Hi, I'm Carrie Anne, and welcome to Crash Course Computer Science!
Today, let's start by thinking about how important vision can be.
Most people rely on it to prepare food, walk around obstacles, read street signs, watch videos like this, and do hundreds of other tasks.
Vision is the highest bandwidth sense, and it provides a firehose of information about the state of the world and how to act on it.
For this reason, computer scientists have been trying to give computers vision for half a century, birthing the sub-field of computer vision.
Its goal is to give computers the ability to extract high-level understanding from digital images and videos.
As everyone with a digital camera or smartphone knows, computers are already really good at capturing photos with incredible fidelity and detail - much better than humans in fact.
But as computer vision professor Fei-Fei Li recently said, "Just like to hear is the not the same as to listen.
To take pictures is not the same as to see."
INTRO As a refresher, images on computers are most often stored as big grids of pixels.
Each pixel is defined by a color, stored as a combination of three additive primary colors: red, green and blue.
By combining different intensities of these three colors, what's called a RGB value, we can represent any color.
Perhaps the simplest computer vision algorithm - and a good place to start - is to track a colored object, like a bright pink ball.
The first thing we need to do is record the ball's color.
For that, we'll take the RGB value of the centermost pixel.
With that value saved, we can give a computer program an image, and ask it to find the pixel with the closest color match.

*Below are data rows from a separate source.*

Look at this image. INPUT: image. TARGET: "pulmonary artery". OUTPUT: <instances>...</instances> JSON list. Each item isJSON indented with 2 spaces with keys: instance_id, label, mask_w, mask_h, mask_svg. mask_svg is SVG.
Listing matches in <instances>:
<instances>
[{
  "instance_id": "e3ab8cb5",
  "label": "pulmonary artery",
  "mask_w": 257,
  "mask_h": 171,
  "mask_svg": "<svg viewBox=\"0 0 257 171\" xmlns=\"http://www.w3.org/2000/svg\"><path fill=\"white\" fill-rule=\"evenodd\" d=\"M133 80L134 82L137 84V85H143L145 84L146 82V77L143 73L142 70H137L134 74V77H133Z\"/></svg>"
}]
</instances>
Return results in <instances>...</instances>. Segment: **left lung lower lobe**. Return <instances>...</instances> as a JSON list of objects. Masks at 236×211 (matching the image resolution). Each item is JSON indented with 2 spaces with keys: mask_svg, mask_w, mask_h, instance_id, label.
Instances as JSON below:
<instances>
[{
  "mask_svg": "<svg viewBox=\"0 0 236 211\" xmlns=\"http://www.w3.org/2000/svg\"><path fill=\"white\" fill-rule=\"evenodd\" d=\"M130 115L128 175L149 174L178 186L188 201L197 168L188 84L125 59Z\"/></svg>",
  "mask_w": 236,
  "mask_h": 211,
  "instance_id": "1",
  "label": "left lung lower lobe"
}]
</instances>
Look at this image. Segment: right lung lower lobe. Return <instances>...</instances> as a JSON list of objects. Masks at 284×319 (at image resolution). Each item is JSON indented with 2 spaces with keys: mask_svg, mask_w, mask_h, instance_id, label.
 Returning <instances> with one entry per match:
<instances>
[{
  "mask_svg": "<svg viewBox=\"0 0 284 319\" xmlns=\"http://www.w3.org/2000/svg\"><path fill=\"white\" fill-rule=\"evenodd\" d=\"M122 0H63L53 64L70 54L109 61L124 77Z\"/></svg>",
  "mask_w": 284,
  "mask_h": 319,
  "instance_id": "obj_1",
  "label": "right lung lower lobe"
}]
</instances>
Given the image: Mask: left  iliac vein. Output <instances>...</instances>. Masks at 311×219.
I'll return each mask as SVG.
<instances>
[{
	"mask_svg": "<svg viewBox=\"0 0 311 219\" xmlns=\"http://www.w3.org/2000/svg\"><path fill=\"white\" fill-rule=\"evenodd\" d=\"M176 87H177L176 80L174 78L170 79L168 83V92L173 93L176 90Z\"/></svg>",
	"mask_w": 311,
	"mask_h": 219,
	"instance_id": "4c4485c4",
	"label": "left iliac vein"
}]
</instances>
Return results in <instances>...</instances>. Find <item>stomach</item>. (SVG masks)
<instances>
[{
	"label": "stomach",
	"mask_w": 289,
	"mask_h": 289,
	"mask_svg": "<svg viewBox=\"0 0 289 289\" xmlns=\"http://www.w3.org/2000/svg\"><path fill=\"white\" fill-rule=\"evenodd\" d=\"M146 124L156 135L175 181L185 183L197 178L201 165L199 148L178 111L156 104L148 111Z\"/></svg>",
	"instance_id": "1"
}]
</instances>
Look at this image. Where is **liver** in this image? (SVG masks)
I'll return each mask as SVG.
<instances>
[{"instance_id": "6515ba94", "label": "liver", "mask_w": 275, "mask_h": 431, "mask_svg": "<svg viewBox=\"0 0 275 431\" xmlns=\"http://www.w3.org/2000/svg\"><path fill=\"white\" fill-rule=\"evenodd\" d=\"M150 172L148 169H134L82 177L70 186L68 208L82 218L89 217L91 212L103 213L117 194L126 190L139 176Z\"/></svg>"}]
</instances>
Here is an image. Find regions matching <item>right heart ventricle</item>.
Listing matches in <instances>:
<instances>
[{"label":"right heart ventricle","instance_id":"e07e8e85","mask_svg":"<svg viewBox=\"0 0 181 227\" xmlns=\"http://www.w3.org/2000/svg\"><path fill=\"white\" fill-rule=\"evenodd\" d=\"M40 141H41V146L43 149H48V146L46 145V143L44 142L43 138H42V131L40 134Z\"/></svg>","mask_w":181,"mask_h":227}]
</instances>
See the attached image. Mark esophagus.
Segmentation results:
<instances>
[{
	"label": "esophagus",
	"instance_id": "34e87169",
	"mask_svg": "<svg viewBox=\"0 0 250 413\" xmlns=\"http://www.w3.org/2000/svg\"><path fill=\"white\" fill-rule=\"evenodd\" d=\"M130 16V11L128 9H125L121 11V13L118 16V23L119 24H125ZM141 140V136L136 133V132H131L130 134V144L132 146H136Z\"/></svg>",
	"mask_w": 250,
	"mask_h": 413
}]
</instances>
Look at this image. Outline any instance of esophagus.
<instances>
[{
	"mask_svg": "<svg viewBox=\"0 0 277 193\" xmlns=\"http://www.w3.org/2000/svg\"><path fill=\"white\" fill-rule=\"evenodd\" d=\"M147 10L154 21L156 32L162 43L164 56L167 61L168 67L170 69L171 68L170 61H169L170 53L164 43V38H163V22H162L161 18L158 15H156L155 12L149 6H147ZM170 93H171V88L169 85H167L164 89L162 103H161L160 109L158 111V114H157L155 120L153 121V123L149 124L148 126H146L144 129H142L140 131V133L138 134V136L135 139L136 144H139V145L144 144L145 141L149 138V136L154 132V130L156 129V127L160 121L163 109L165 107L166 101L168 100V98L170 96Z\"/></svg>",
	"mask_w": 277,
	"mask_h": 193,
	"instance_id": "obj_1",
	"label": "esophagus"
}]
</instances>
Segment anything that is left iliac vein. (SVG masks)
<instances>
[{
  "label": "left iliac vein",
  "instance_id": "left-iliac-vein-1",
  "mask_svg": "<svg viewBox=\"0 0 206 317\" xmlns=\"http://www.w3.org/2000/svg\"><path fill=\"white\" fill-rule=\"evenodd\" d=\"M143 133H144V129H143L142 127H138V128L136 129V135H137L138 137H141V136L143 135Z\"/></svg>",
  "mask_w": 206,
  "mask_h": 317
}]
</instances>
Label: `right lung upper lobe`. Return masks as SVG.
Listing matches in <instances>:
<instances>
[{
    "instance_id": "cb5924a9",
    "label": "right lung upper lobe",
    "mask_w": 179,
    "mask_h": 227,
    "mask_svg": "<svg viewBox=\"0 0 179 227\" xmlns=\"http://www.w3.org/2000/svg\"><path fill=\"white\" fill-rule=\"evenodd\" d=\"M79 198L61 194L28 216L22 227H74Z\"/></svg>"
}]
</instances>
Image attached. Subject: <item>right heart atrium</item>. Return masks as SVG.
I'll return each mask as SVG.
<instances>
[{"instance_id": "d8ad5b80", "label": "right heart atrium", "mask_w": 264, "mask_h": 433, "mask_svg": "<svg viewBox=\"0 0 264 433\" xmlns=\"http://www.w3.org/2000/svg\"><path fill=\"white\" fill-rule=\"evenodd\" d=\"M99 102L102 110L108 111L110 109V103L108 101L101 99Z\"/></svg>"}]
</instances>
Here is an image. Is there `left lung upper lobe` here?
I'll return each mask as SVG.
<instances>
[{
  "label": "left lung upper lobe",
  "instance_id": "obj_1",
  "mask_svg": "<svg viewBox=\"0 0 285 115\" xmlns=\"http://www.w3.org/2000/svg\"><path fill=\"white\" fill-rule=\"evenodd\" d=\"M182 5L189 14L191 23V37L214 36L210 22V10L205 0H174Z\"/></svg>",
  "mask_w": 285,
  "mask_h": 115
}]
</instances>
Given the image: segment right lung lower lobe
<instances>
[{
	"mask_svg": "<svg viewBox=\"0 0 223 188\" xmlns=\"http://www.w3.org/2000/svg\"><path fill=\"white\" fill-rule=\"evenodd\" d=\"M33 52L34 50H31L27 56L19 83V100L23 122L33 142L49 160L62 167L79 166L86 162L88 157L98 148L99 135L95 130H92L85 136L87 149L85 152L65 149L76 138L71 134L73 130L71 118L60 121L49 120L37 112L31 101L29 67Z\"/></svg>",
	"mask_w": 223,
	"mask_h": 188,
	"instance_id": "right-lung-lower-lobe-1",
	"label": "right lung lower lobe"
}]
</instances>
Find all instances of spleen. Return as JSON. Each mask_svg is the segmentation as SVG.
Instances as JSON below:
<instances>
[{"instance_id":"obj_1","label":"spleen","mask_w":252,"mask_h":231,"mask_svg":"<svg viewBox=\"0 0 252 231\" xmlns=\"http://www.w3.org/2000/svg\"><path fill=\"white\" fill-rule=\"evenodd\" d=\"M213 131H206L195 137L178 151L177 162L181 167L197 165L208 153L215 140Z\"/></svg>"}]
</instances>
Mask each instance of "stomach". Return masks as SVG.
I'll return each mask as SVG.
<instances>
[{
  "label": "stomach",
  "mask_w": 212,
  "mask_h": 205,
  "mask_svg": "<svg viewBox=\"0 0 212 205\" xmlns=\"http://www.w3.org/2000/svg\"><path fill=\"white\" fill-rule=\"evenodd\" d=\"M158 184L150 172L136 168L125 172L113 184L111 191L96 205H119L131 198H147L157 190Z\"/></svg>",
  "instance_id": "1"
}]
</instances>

An algorithm like this might start in the upper right corner, and check each pixel, one at time, calculating the difference from our target color.
Now, having looked at every pixel, the best match is very likely a pixel from our ball.
We're not limited to running this algorithm on a single photo; we can do it for every frame in a video, allowing us to track the ball over time.
Of course, due to variations in lighting, shadows, and other effects, the ball on the field is almost certainly not going to be the exact same RGB value as our target color, but merely the closest match.
In more extreme cases, like at a game at night, the tracking might be poor.
And if one of the team's jerseys used the same color as the ball, our algorithm would get totally confused.
For these reasons, color marker tracking and similar algorithms are rarely used, unless the environment can be tightly controlled.
This color tracking example was able to search pixel-by-pixel, because colors are stored inside of single pixels.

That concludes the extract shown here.